**WHAT IS REQUIRED**
Take every entry below and copy it out word for word.

Saved data entries
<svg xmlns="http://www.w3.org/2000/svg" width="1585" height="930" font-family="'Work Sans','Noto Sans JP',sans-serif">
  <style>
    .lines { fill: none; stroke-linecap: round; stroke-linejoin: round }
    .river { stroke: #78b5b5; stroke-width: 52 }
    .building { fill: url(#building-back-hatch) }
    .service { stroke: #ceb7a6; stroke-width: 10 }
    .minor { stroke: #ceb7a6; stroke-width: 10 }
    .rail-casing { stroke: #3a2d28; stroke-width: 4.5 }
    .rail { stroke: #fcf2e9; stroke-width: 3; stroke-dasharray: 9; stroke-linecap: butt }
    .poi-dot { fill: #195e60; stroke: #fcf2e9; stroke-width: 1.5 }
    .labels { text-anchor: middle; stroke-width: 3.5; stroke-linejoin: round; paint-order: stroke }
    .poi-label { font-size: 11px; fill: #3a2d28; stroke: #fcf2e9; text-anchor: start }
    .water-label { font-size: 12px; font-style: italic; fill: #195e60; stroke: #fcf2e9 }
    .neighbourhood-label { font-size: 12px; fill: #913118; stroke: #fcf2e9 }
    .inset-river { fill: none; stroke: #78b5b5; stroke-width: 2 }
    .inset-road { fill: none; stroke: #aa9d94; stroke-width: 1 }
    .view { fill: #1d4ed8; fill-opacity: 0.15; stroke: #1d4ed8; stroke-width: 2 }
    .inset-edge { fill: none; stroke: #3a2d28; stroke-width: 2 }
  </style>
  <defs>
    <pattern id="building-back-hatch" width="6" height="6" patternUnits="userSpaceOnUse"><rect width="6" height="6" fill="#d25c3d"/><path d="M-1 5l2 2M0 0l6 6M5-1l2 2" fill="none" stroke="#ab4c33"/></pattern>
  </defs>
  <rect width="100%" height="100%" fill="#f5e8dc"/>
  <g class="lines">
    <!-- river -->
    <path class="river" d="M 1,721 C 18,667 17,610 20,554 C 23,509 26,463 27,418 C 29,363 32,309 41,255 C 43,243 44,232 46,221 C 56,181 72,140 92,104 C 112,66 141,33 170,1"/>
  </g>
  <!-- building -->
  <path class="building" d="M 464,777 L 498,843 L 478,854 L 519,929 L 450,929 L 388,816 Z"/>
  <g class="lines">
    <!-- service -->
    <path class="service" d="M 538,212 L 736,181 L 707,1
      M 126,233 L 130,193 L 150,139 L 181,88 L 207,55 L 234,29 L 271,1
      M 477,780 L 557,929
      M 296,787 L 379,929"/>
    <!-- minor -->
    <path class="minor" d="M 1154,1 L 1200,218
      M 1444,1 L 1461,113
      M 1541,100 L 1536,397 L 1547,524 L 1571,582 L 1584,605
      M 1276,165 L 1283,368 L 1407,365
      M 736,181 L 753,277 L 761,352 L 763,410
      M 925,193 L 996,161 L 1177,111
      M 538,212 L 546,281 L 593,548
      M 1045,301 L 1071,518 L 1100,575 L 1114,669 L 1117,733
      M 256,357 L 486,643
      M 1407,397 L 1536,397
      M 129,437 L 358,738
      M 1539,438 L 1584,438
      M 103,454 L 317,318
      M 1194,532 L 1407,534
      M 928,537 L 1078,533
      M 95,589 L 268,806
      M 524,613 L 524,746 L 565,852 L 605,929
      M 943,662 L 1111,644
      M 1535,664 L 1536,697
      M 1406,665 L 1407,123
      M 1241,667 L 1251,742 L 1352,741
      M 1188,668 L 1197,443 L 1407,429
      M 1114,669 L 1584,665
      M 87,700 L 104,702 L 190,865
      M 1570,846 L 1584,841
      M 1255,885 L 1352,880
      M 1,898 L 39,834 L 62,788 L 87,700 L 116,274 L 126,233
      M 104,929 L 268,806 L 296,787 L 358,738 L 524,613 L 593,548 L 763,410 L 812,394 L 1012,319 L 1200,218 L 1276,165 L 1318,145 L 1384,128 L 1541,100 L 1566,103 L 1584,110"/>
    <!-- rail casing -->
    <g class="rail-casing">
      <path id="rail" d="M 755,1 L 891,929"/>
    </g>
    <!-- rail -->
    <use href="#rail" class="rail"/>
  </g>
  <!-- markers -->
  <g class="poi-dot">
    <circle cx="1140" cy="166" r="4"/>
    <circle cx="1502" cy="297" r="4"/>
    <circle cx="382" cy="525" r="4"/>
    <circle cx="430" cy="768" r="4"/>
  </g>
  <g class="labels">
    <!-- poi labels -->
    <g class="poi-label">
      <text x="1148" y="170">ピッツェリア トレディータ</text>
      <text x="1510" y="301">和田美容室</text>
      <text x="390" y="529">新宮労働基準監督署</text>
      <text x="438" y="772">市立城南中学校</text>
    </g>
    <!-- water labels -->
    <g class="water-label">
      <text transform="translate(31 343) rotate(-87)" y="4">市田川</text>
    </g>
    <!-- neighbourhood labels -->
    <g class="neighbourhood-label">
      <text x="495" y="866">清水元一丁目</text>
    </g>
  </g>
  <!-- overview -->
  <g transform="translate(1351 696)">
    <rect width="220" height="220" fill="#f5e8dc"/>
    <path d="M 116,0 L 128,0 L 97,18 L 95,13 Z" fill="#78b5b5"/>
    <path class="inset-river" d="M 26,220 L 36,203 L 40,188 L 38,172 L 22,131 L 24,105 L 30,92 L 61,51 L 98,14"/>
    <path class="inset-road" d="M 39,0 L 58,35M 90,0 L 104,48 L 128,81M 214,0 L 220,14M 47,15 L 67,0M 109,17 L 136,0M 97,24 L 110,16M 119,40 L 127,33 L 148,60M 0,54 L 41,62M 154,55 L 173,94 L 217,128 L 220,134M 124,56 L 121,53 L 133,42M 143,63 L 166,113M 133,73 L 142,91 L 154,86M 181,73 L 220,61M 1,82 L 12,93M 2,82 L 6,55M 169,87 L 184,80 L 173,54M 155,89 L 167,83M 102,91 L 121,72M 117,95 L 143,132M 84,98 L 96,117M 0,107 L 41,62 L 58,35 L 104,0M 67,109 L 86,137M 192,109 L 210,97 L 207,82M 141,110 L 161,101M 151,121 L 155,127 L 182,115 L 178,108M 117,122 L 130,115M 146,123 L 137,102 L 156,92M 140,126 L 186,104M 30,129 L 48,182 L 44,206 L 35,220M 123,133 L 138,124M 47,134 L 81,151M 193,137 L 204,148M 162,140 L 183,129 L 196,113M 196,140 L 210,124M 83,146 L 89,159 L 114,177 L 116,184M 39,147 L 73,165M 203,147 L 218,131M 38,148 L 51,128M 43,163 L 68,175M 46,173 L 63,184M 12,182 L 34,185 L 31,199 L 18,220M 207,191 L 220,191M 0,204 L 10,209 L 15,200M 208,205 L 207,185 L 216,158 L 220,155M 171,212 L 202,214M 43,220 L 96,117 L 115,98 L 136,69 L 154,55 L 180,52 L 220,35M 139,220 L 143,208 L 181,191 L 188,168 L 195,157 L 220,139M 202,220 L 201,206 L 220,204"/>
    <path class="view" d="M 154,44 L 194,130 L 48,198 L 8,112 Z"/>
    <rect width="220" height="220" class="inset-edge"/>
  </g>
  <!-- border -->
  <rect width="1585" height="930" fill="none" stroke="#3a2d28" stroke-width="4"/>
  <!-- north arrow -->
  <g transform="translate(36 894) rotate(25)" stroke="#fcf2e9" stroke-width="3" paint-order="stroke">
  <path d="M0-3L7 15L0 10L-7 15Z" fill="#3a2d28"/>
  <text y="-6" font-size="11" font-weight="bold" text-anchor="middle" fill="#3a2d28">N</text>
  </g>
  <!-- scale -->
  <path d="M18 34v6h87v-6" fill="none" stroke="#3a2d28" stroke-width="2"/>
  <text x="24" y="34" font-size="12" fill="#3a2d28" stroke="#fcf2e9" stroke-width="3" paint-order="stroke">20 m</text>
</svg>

**SOLVED EXERCISE**
<svg xmlns="http://www.w3.org/2000/svg" width="1585" height="930" font-family="'Work Sans','Noto Sans JP',sans-serif">
  <style>
    .lines { fill: none; stroke-linecap: round; stroke-linejoin: round }
    .river { stroke: #78b5b5; stroke-width: 52 }
    .building { fill: url(#building-back-hatch) }
    .service { stroke: #ceb7a6; stroke-width: 10 }
    .minor { stroke: #ceb7a6; stroke-width: 10 }
    .rail-casing { stroke: #3a2d28; stroke-width: 4.5 }
    .rail { stroke: #fcf2e9; stroke-width: 3; stroke-dasharray: 9; stroke-linecap: butt }
    .poi-dot { fill: #195e60; stroke: #fcf2e9; stroke-width: 1.5 }
    .labels { text-anchor: middle; stroke-width: 3.5; stroke-linejoin: round; paint-order: stroke }
    .poi-label { font-size: 11px; fill: #3a2d28; stroke: #fcf2e9; text-anchor: start }
    .water-label { font-size: 12px; font-style: italic; fill: #195e60; stroke: #fcf2e9 }
    .neighbourhood-label { font-size: 12px; fill: #913118; stroke: #fcf2e9 }
    .inset-river { fill: none; stroke: #78b5b5; stroke-width: 2 }
    .inset-road { fill: none; stroke: #aa9d94; stroke-width: 1 }
    .view { fill: #1d4ed8; fill-opacity: 0.15; stroke: #1d4ed8; stroke-width: 2 }
    .inset-edge { fill: none; stroke: #3a2d28; stroke-width: 2 }
  </style>
  <defs>
    <pattern id="building-back-hatch" width="6" height="6" patternUnits="userSpaceOnUse"><rect width="6" height="6" fill="#d25c3d"/><path d="M-1 5l2 2M0 0l6 6M5-1l2 2" fill="none" stroke="#ab4c33"/></pattern>
  </defs>
  <rect width="100%" height="100%" fill="#f5e8dc"/>
  <g class="lines">
    <!-- river -->
    <path class="river" d="M 1,721 C 18,667 17,610 20,554 C 23,509 26,463 27,418 C 29,363 32,309 41,255 C 43,243 44,232 46,221 C 56,181 72,140 92,104 C 112,66 141,33 170,1"/>
  </g>
  <!-- building -->
  <path class="building" d="M 464,777 L 498,843 L 478,854 L 519,929 L 450,929 L 388,816 Z"/>
  <g class="lines">
    <!-- service -->
    <path class="service" d="M 538,212 L 736,181 L 707,1
      M 126,233 L 130,193 L 150,139 L 181,88 L 207,55 L 234,29 L 271,1
      M 477,780 L 557,929
      M 296,787 L 379,929"/>
    <!-- minor -->
    <path class="minor" d="M 1154,1 L 1200,218
      M 1444,1 L 1461,113
      M 1541,100 L 1536,397 L 1547,524 L 1571,582 L 1584,605
      M 1276,165 L 1283,368 L 1407,365
      M 736,181 L 753,277 L 761,352 L 763,410
      M 925,193 L 996,161 L 1177,111
      M 538,212 L 546,281 L 593,548
      M 1045,301 L 1071,518 L 1100,575 L 1114,669 L 1117,733
      M 256,357 L 486,643
      M 1407,397 L 1536,397
      M 129,437 L 358,738
      M 1539,438 L 1584,438
      M 103,454 L 317,318
      M 1194,532 L 1407,534
      M 928,537 L 1078,533
      M 95,589 L 268,806
      M 524,613 L 524,746 L 565,852 L 605,929
      M 943,662 L 1111,644
      M 1535,664 L 1536,697
      M 1406,665 L 1407,123
      M 1241,667 L 1251,742 L 1352,741
      M 1188,668 L 1197,443 L 1407,429
      M 1114,669 L 1584,665
      M 87,700 L 104,702 L 190,865
      M 1570,846 L 1584,841
      M 1255,885 L 1352,880
      M 1,898 L 39,834 L 62,788 L 87,700 L 116,274 L 126,233
      M 104,929 L 268,806 L 296,787 L 358,738 L 524,613 L 593,548 L 763,410 L 812,394 L 1012,319 L 1200,218 L 1276,165 L 1318,145 L 1384,128 L 1541,100 L 1566,103 L 1584,110"/>
    <!-- rail casing -->
    <g class="rail-casing">
      <path id="rail" d="M 755,1 L 891,929"/>
    </g>
    <!-- rail -->
    <use href="#rail" class="rail"/>
  </g>
  <!-- markers -->
  <g class="poi-dot">
    <circle cx="1140" cy="166" r="4"/>
    <circle cx="1502" cy="297" r="4"/>
    <circle cx="382" cy="525" r="4"/>
    <circle cx="430" cy="768" r="4"/>
  </g>
  <g class="labels">
    <!-- poi labels -->
    <g class="poi-label">
      <text x="1148" y="170">ピッツェリア トレディータ</text>
      <text x="1510" y="301">和田美容室</text>
      <text x="390" y="529">新宮労働基準監督署</text>
      <text x="438" y="772">市立城南中学校</text>
    </g>
    <!-- water labels -->
    <g class="water-label">
      <text transform="translate(31 343) rotate(-87)" y="4">市田川</text>
    </g>
    <!-- neighbourhood labels -->
    <g class="neighbourhood-label">
      <text x="495" y="866">清水元一丁目</text>
    </g>
  </g>
  <!-- overview -->
  <g transform="translate(1351 696)">
    <rect width="220" height="220" fill="#f5e8dc"/>
    <path d="M 116,0 L 128,0 L 97,18 L 95,13 Z" fill="#78b5b5"/>
    <path class="inset-river" d="M 26,220 L 36,203 L 40,188 L 38,172 L 22,131 L 24,105 L 30,92 L 61,51 L 98,14"/>
    <path class="inset-road" d="M 39,0 L 58,35M 90,0 L 104,48 L 128,81M 214,0 L 220,14M 47,15 L 67,0M 109,17 L 136,0M 97,24 L 110,16M 119,40 L 127,33 L 148,60M 0,54 L 41,62M 154,55 L 173,94 L 217,128 L 220,134M 124,56 L 121,53 L 133,42M 143,63 L 166,113M 133,73 L 142,91 L 154,86M 181,73 L 220,61M 1,82 L 12,93M 2,82 L 6,55M 169,87 L 184,80 L 173,54M 155,89 L 167,83M 102,91 L 121,72M 117,95 L 143,132M 84,98 L 96,117M 0,107 L 41,62 L 58,35 L 104,0M 67,109 L 86,137M 192,109 L 210,97 L 207,82M 141,110 L 161,101M 151,121 L 155,127 L 182,115 L 178,108M 117,122 L 130,115M 146,123 L 137,102 L 156,92M 140,126 L 186,104M 30,129 L 48,182 L 44,206 L 35,220M 123,133 L 138,124M 47,134 L 81,151M 193,137 L 204,148M 162,140 L 183,129 L 196,113M 196,140 L 210,124M 83,146 L 89,159 L 114,177 L 116,184M 39,147 L 73,165M 203,147 L 218,131M 38,148 L 51,128M 43,163 L 68,175M 46,173 L 63,184M 12,182 L 34,185 L 31,199 L 18,220M 207,191 L 220,191M 0,204 L 10,209 L 15,200M 208,205 L 207,185 L 216,158 L 220,155M 171,212 L 202,214M 43,220 L 96,117 L 115,98 L 136,69 L 154,55 L 180,52 L 220,35M 139,220 L 143,208 L 181,191 L 188,168 L 195,157 L 220,139M 202,220 L 201,206 L 220,204"/>
    <path class="view" d="M 154,44 L 194,130 L 48,198 L 8,112 Z"/>
    <rect width="220" height="220" class="inset-edge"/>
  </g>
  <!-- border -->
  <rect width="1585" height="930" fill="none" stroke="#3a2d28" stroke-width="4"/>
  <!-- north arrow -->
  <g transform="translate(36 894) rotate(25)" stroke="#fcf2e9" stroke-width="3" paint-order="stroke">
  <path d="M0-3L7 15L0 10L-7 15Z" fill="#3a2d28"/>
  <text y="-6" font-size="11" font-weight="bold" text-anchor="middle" fill="#3a2d28">N</text>
  </g>
  <!-- scale -->
  <path d="M18 34v6h87v-6" fill="none" stroke="#3a2d28" stroke-width="2"/>
  <text x="24" y="34" font-size="12" fill="#3a2d28" stroke="#fcf2e9" stroke-width="3" paint-order="stroke">20 m</text>
</svg>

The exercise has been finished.